What the task requires :: Exclude all pictures from your copy of the data below, which should otherwise match exactly.

Given data ::

══════

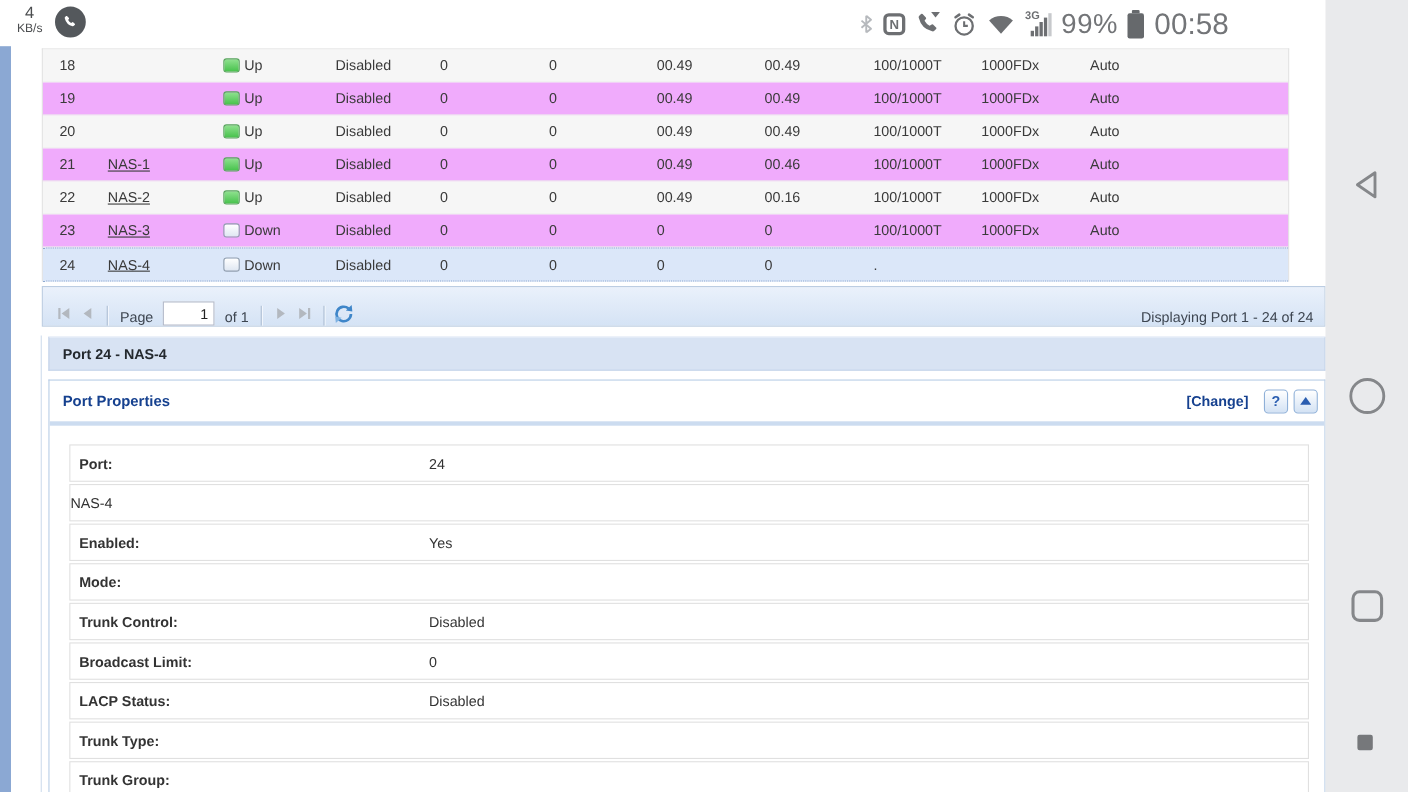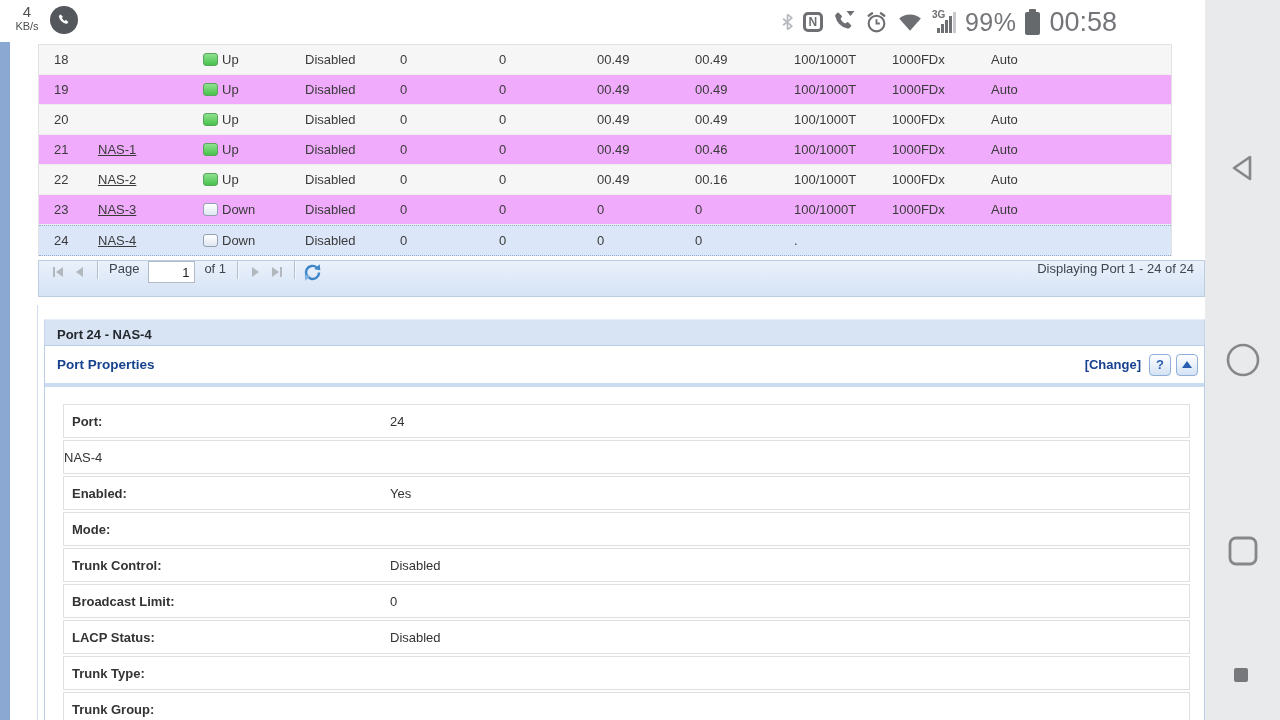--- a/index.html
+++ b/index.html
@@ -57,41 +57,41 @@
   .c7{width:99px;padding-left:6px;}
   .c8{width:98px;padding-left:6px;}
   .c9{width:99px;padding-left:6px;}
   .c10{flex:1;padding-left:6px;}
   .stat{width:15px;height:13px;border-radius:3px;display:inline-block;flex:0 0 auto;box-sizing:border-box;}
   .stat.up{background:linear-gradient(#8fe18f,#47c24c);border:1px solid #58a45d;}
   .stat.down{background:linear-gradient(#ffffff,#dfe7f2);border:1px solid #93a0b0;}
 
   
   .toolbar{margin-top:4px;width:1167px;height:37px;box-sizing:border-box;border:1px solid #bccde2;
-           background:linear-gradient(#eaf1fb,#d5e3f5);display:flex;align-items:flex-start;
+           background:linear-gradient(#eaf1fb,#d5e3f5);display:flex;align-items:flex-end;
            padding:0 8px;position:relative;}
   .tbtn{width:22px;height:22px;display:flex;align-items:center;justify-content:center;}
   .tsep{width:1px;height:18px;background:#aebfd4;margin:0 6px;box-shadow:1px 0 0 #f4f8fd;}
   .tlabel{font-size:13px;color:#3e4651;margin:0 5px;}
   .pageinput{width:40px;height:20px;border:1px solid #b2b9c9;font-size:13px;color:#222;
              text-align:right;padding:0 5px 0 0;margin:0 4px;font-family:"Liberation Sans",sans-serif;}
   .displaying{position:absolute;right:10px;font-size:13px;color:#3e4651;}
 
   
-  .detailbar{position:absolute;left:44px;top:319px;width:1161px;height:31px;box-sizing:border-box;
+  .detailbar{position:absolute;left:44px;top:306px;width:1161px;height:31px;box-sizing:border-box;
              background:#d8e3f3;border:1px solid #c5d4ea;border-top-color:#e8eef8;
              display:flex;align-items:center;padding-left:12px;font-weight:bold;font-size:13px;color:#24292e;}
 
   
   .panel{position:absolute;left:44px;top:345px;width:1161px;height:375px;box-sizing:border-box;
          background:#fff;border:1px solid #b8cde6;border-bottom:none;overflow:hidden;}
   .panelhead{height:37px;display:flex;align-items:center;padding:0 6px 0 12px;border-bottom:4px solid #ccdcf0;}
   .paneltitle{font-weight:bold;color:#16418f;font-size:13.5px;}
   .headright{margin-left:auto;display:flex;align-items:center;gap:5px;}
-  .change{font-weight:bold;color:#16418f;font-size:13px;margin-right:3px;cursor:pointer;}
+  .change{font-weight:bold;color:#16418f;font-size:13px;margin-right:9px;cursor:pointer;}
   .sqbtn{width:22px;height:22px;box-sizing:border-box;border:1px solid #8fb0d8;border-radius:4px;
          background:linear-gradient(#ffffff,#d3e2f4);display:flex;align-items:center;justify-content:center;
          color:#2a5db0;font-weight:bold;font-size:13px;cursor:pointer;}
   .tri-up{width:0;height:0;border-left:5px solid transparent;border-right:5px solid transparent;
           border-bottom:7px solid #2a5db0;}
   .propslist{margin:17px 14px 0 18px;}
   .prow{display:flex;height:34px;box-sizing:border-box;border:1px solid #e0e0e0;margin-bottom:2px;
         align-items:center;background:#fff;}
   .plabel{width:326px;padding-left:8px;box-sizing:border-box;font-weight:bold;font-size:13px;color:#333;}
   .pvalue{font-size:13px;color:#333;}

══════

Written answer ::
--- a/index.html
+++ b/index.html
@@ -57,41 +57,41 @@
   .c7{width:99px;padding-left:6px;}
   .c8{width:98px;padding-left:6px;}
   .c9{width:99px;padding-left:6px;}
   .c10{flex:1;padding-left:6px;}
   .stat{width:15px;height:13px;border-radius:3px;display:inline-block;flex:0 0 auto;box-sizing:border-box;}
   .stat.up{background:linear-gradient(#8fe18f,#47c24c);border:1px solid #58a45d;}
   .stat.down{background:linear-gradient(#ffffff,#dfe7f2);border:1px solid #93a0b0;}
 
   
   .toolbar{margin-top:4px;width:1167px;height:37px;box-sizing:border-box;border:1px solid #bccde2;
-           background:linear-gradient(#eaf1fb,#d5e3f5);display:flex;align-items:flex-start;
+           background:linear-gradient(#eaf1fb,#d5e3f5);display:flex;align-items:flex-end;
            padding:0 8px;position:relative;}
   .tbtn{width:22px;height:22px;display:flex;align-items:center;justify-content:center;}
   .tsep{width:1px;height:18px;background:#aebfd4;margin:0 6px;box-shadow:1px 0 0 #f4f8fd;}
   .tlabel{font-size:13px;color:#3e4651;margin:0 5px;}
   .pageinput{width:40px;height:20px;border:1px solid #b2b9c9;font-size:13px;color:#222;
              text-align:right;padding:0 5px 0 0;margin:0 4px;font-family:"Liberation Sans",sans-serif;}
   .displaying{position:absolute;right:10px;font-size:13px;color:#3e4651;}
 
   
-  .detailbar{position:absolute;left:44px;top:319px;width:1161px;height:31px;box-sizing:border-box;
+  .detailbar{position:absolute;left:44px;top:306px;width:1161px;height:31px;box-sizing:border-box;
              background:#d8e3f3;border:1px solid #c5d4ea;border-top-color:#e8eef8;
              display:flex;align-items:center;padding-left:12px;font-weight:bold;font-size:13px;color:#24292e;}
 
   
   .panel{position:absolute;left:44px;top:345px;width:1161px;height:375px;box-sizing:border-box;
          background:#fff;border:1px solid #b8cde6;border-bottom:none;overflow:hidden;}
   .panelhead{height:37px;display:flex;align-items:center;padding:0 6px 0 12px;border-bottom:4px solid #ccdcf0;}
   .paneltitle{font-weight:bold;color:#16418f;font-size:13.5px;}
   .headright{margin-left:auto;display:flex;align-items:center;gap:5px;}
-  .change{font-weight:bold;color:#16418f;font-size:13px;margin-right:3px;cursor:pointer;}
+  .change{font-weight:bold;color:#16418f;font-size:13px;margin-right:9px;cursor:pointer;}
   .sqbtn{width:22px;height:22px;box-sizing:border-box;border:1px solid #8fb0d8;border-radius:4px;
          background:linear-gradient(#ffffff,#d3e2f4);display:flex;align-items:center;justify-content:center;
          color:#2a5db0;font-weight:bold;font-size:13px;cursor:pointer;}
   .tri-up{width:0;height:0;border-left:5px solid transparent;border-right:5px solid transparent;
           border-bottom:7px solid #2a5db0;}
   .propslist{margin:17px 14px 0 18px;}
   .prow{display:flex;height:34px;box-sizing:border-box;border:1px solid #e0e0e0;margin-bottom:2px;
         align-items:center;background:#fff;}
   .plabel{width:326px;padding-left:8px;box-sizing:border-box;font-weight:bold;font-size:13px;color:#333;}
   .pvalue{font-size:13px;color:#333;}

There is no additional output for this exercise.